9. A change in the plan participant's employer will require a new QMCSO; however, the previous QMCSO can structure the expectations between the parties to the litigation regarding the type and level of health care coverage.

10. The Consolidated Omnibus Budget Reconciliation Act of 1985, P.L. 99-272, 100 Stat. 82 (1986) ("COBRA"). Under COBRA, the employer must tell the Plan Administrator of the termination of the employee within 30 days of termination. The Plan Administrator then tells the Designated Recipient of the termination within 14 days. The Designated Recipient next has 60 days in which to elect continued COBRA coverage and 45 days after the election to pay premiums for coverage from the COBRA event.

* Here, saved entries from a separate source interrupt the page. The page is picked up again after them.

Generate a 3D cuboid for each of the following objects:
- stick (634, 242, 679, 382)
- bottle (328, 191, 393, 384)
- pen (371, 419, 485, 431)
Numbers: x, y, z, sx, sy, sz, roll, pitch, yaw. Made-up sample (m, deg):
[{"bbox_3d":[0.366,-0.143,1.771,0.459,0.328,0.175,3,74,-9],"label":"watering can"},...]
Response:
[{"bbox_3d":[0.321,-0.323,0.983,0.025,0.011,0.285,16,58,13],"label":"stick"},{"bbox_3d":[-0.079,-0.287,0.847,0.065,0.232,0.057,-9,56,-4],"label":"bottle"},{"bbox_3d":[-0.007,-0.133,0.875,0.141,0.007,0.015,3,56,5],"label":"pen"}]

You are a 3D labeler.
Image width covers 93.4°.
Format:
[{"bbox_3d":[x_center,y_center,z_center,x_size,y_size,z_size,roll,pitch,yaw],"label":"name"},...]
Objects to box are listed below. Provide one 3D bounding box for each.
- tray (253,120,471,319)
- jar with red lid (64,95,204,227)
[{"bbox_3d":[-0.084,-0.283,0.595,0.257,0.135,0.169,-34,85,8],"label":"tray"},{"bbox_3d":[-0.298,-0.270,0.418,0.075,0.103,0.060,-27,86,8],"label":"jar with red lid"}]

11. A QMCSO excludes benefits that are not part of the medical plan's benefit structure, unless required by a statute relating to medical child support as described in section 1908 of the Social Security Act, 42 USC 1396g-1, in accordance with ERISA 609. This provision is analogous to that of QDROs which prevent a QDRO from offering any benefit not provided for in the retirement or pension plan.

12. From authors' own personal experiences.

13. These required changes include, for example, a prohibition against insurers excluding children not claimed as dependents on the plan participant's federal income tax return or children who do not reside with the plan participant or in the insurer's area. 42 USC 1396g-1(a)(1).

14. trans.: "beg from the medical plan."

15. Except changes required by the amendment to the Social Security Act, 42 USC 1369g-1.